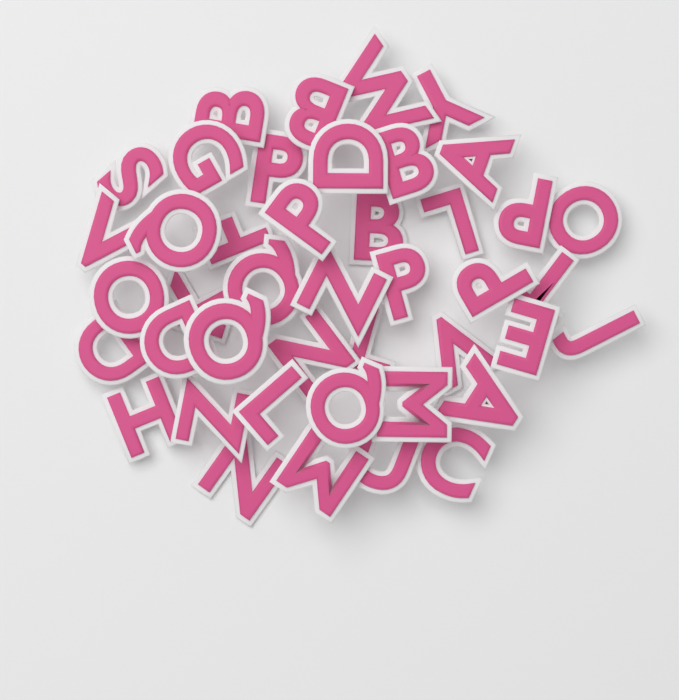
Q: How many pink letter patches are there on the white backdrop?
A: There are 43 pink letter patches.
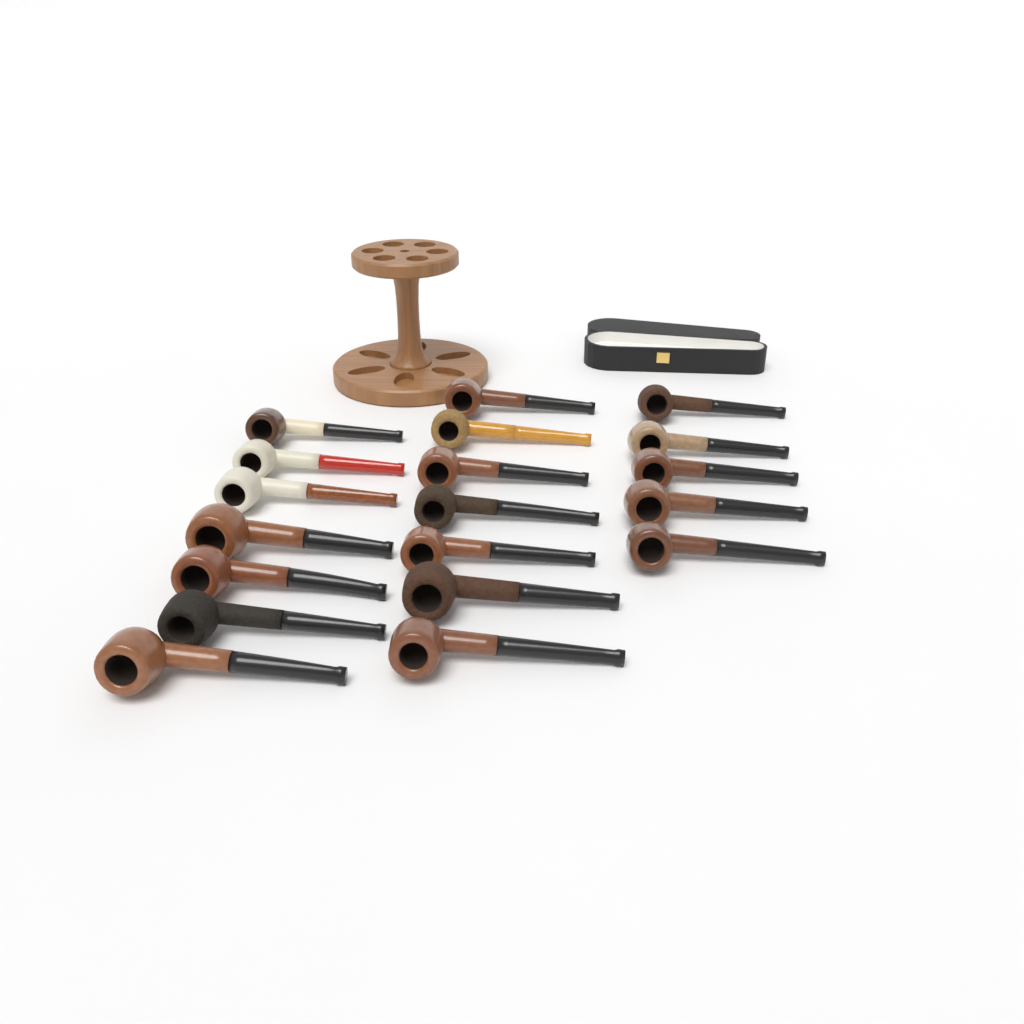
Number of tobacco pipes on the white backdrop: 19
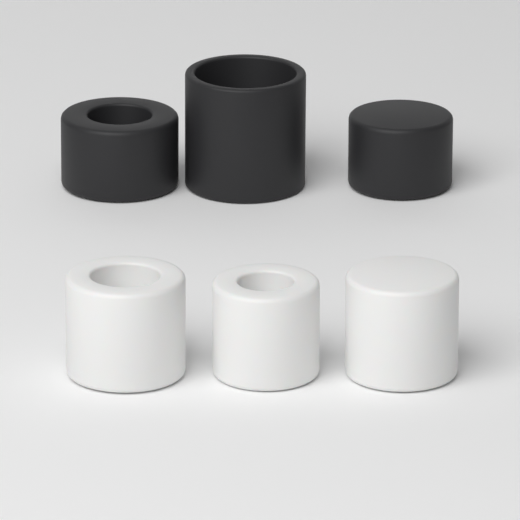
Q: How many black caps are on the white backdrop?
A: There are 3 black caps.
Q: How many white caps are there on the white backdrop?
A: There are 3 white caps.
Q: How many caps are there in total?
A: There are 6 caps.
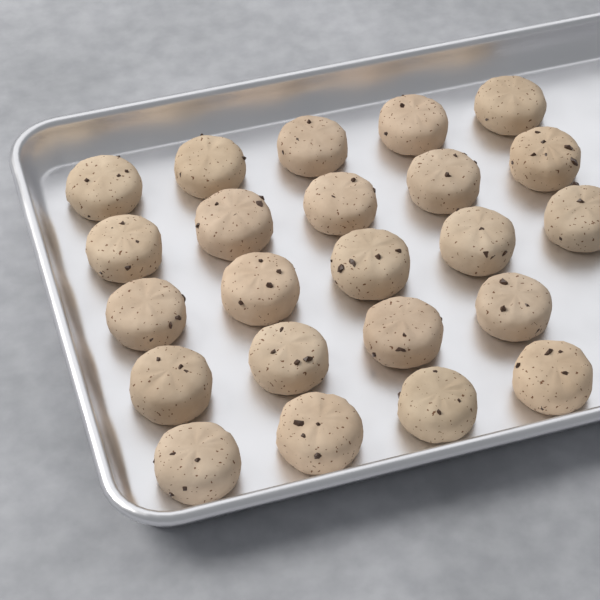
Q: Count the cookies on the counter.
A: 23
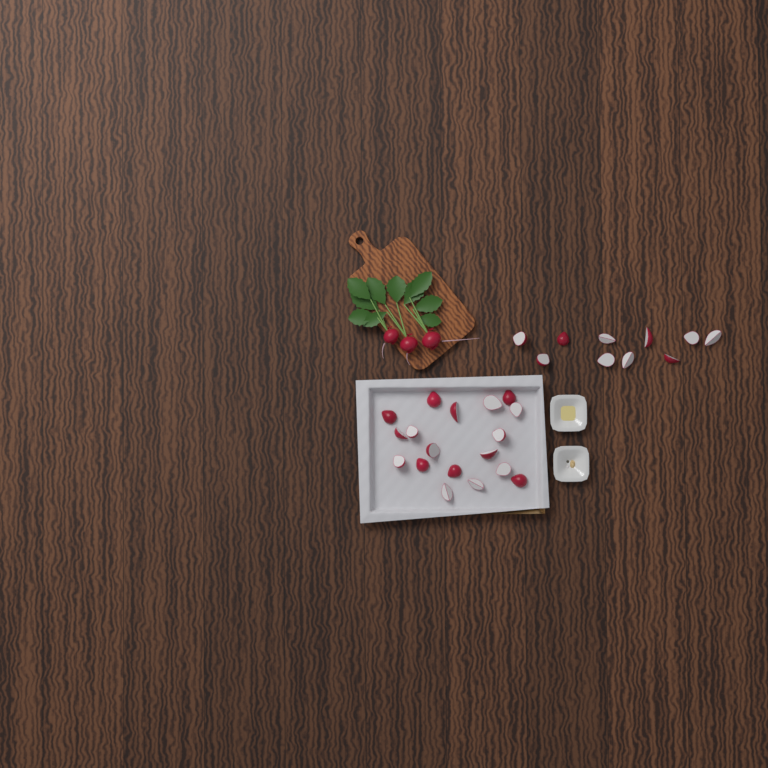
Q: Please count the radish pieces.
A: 28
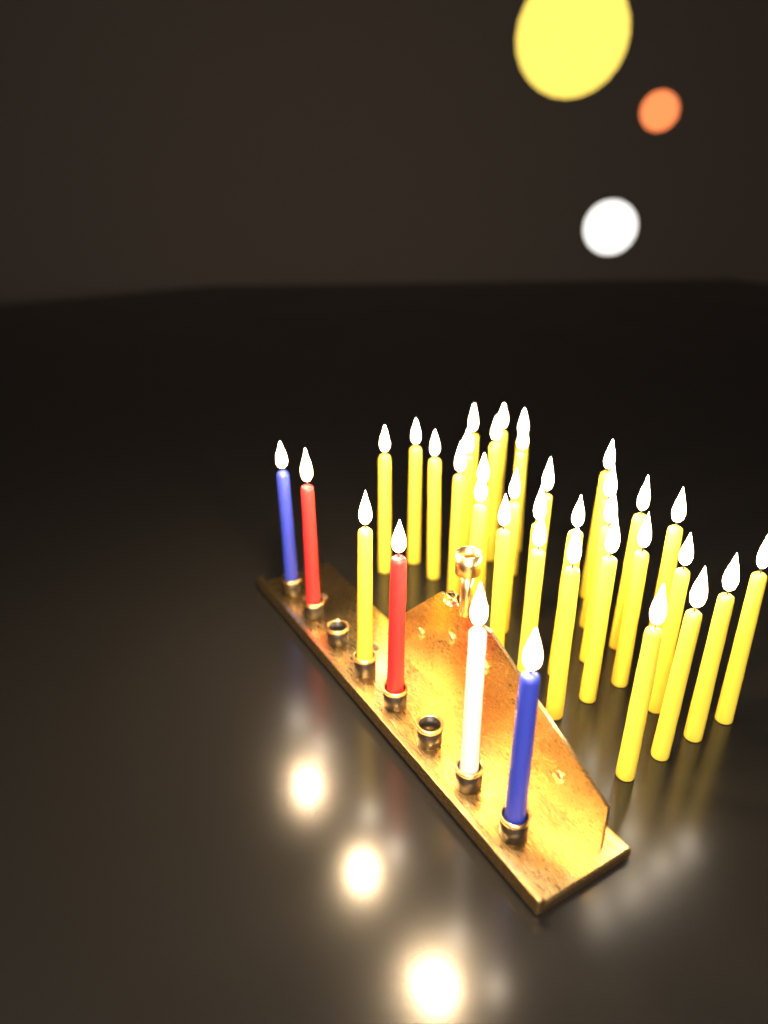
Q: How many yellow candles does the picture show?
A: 32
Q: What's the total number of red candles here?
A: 2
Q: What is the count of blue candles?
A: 2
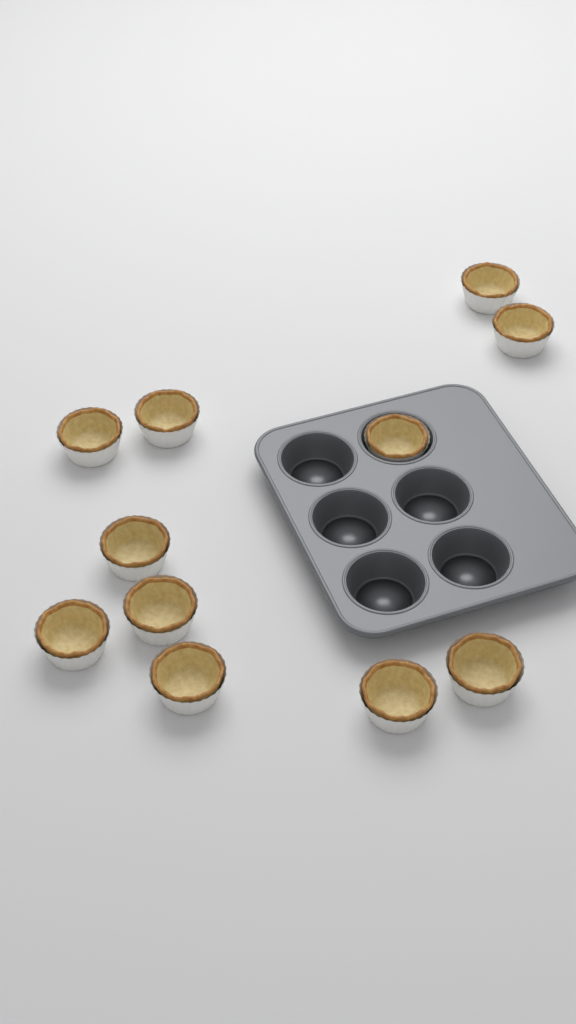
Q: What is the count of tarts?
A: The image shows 11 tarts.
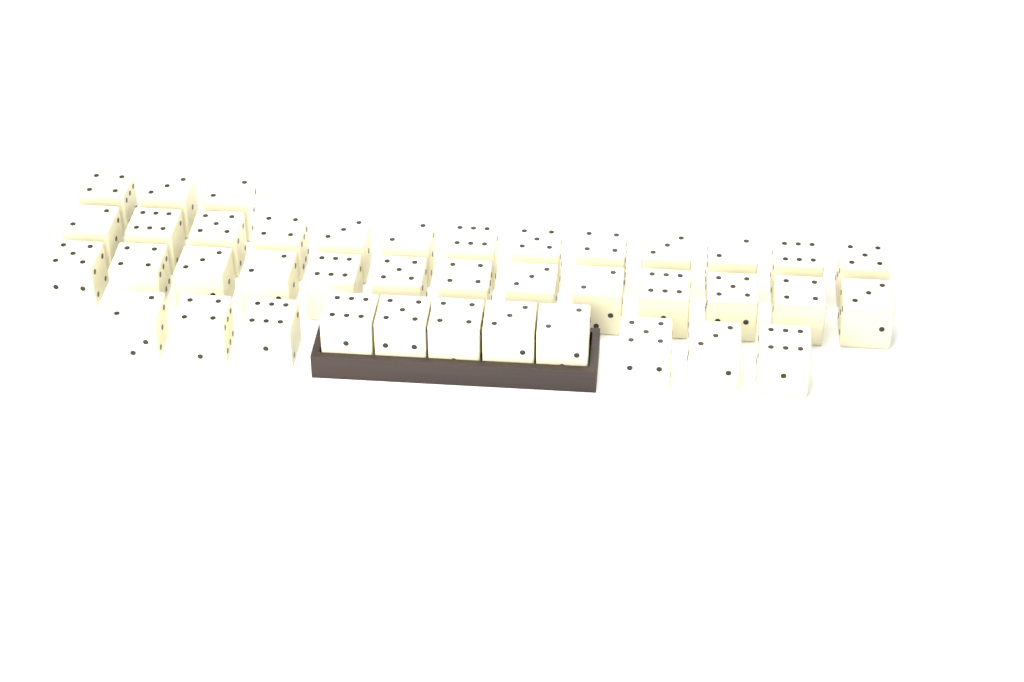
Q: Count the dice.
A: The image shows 40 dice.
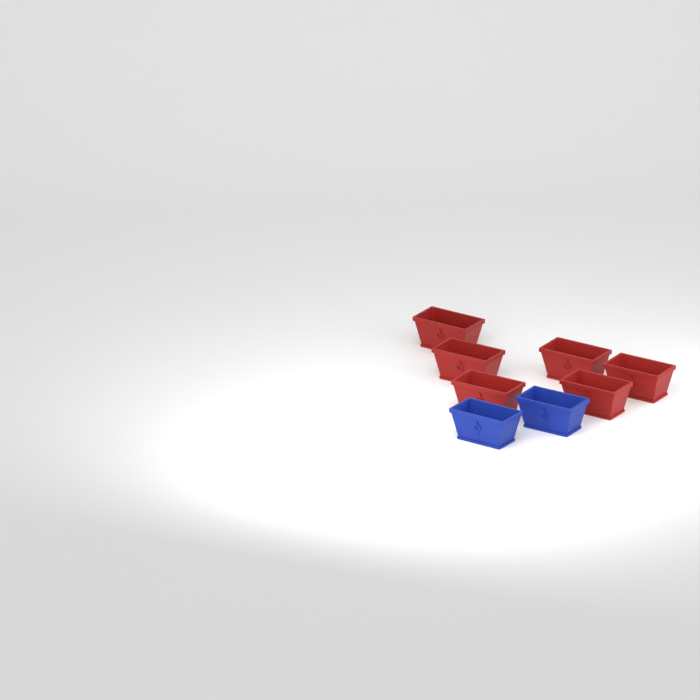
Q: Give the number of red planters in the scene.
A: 6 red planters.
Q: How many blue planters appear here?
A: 2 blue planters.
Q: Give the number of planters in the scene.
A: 8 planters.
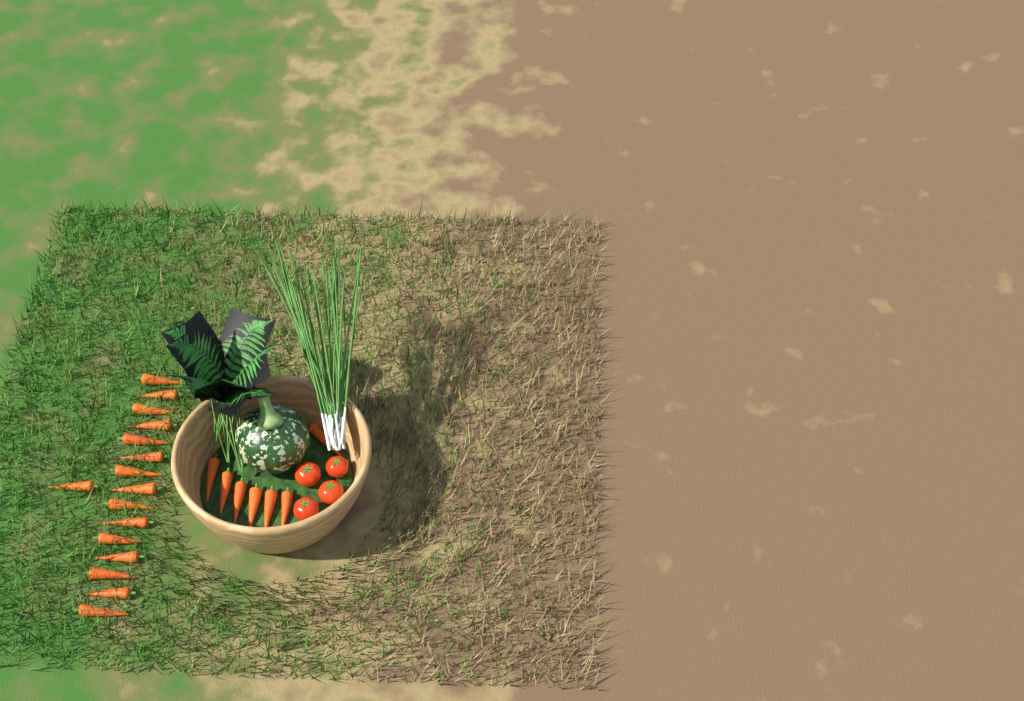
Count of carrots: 23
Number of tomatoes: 4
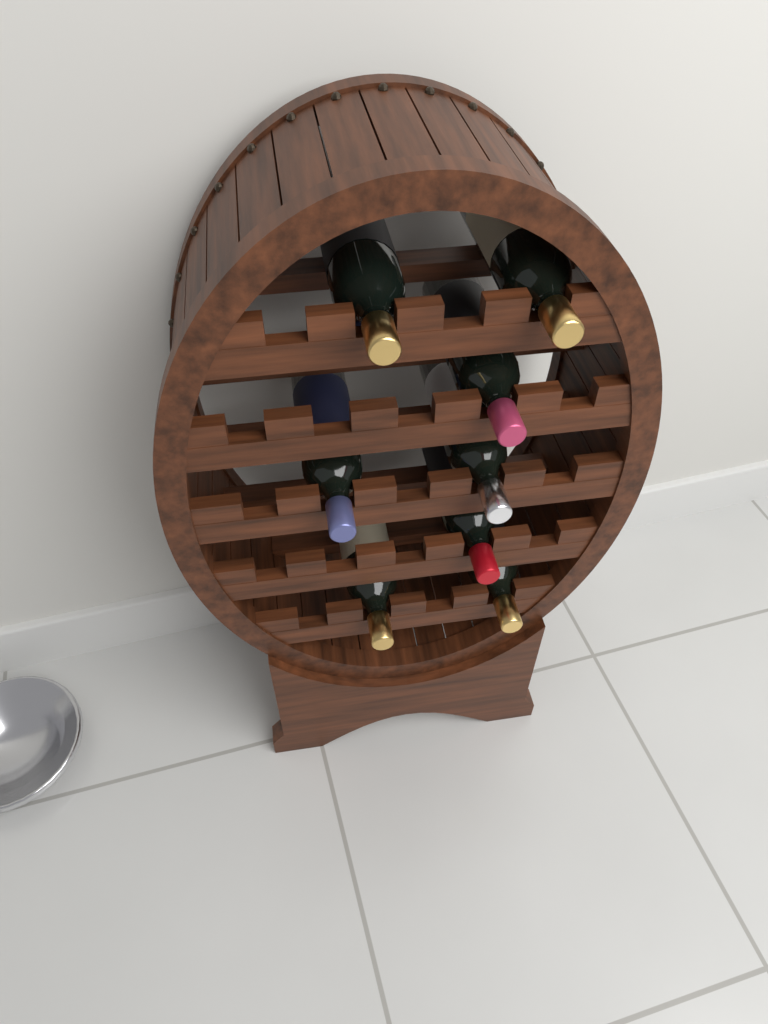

REQUIRED TASK: Could you return all of the rows above word for word, without the pictures?

WRITTEN ANSWER:
Q: How many pink letter patches are there on the white backdrop?
A: There are 43 pink letter patches.
Number of tobacco pipes on the white backdrop: 19
Q: How many black caps are on the white backdrop?
A: There are 3 black caps.
Q: How many white caps are there on the white backdrop?
A: There are 3 white caps.
Q: How many caps are there in total?
A: There are 6 caps.
Q: Count the cookies on the counter.
A: 23
Q: Please count the radish pieces.
A: 28
Q: How many yellow candles does the picture show?
A: 32
Q: What's the total number of red candles here?
A: 2
Q: What is the count of blue candles?
A: 2
Q: What is the count of tarts?
A: The image shows 11 tarts.
Q: Count the dice.
A: The image shows 40 dice.
Q: Give the number of red planters in the scene.
A: 6 red planters.
Q: How many blue planters appear here?
A: 2 blue planters.
Q: Give the number of planters in the scene.
A: 8 planters.
Count of carrots: 23
Number of tomatoes: 4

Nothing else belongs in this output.